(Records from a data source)
--- --- ---
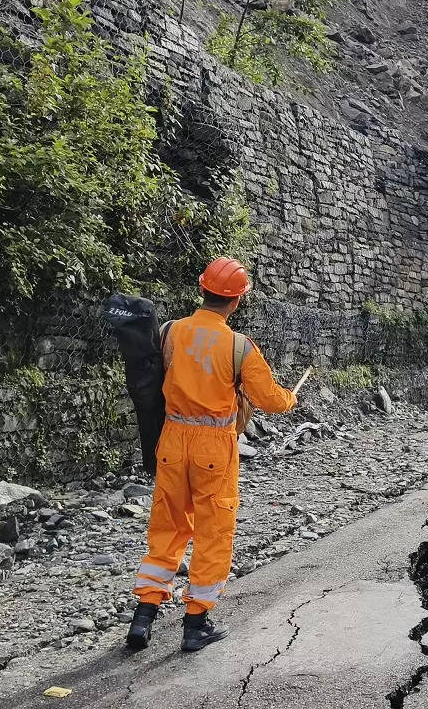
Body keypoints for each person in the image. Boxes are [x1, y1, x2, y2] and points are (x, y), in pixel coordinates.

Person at [126, 257, 297, 652]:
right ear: (236, 301)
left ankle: (144, 616)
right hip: (214, 449)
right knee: (212, 532)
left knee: (167, 526)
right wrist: (290, 399)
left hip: (170, 440)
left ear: (202, 290)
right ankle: (196, 622)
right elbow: (269, 400)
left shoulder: (170, 332)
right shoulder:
--- --- ---
» **Action item**
Once you find the string "left" in a line of the records, copy that line.

» **Result**
left ankle: (144, 616)
left knee: (167, 526)
left hip: (170, 440)
left ear: (202, 290)
left shoulder: (170, 332)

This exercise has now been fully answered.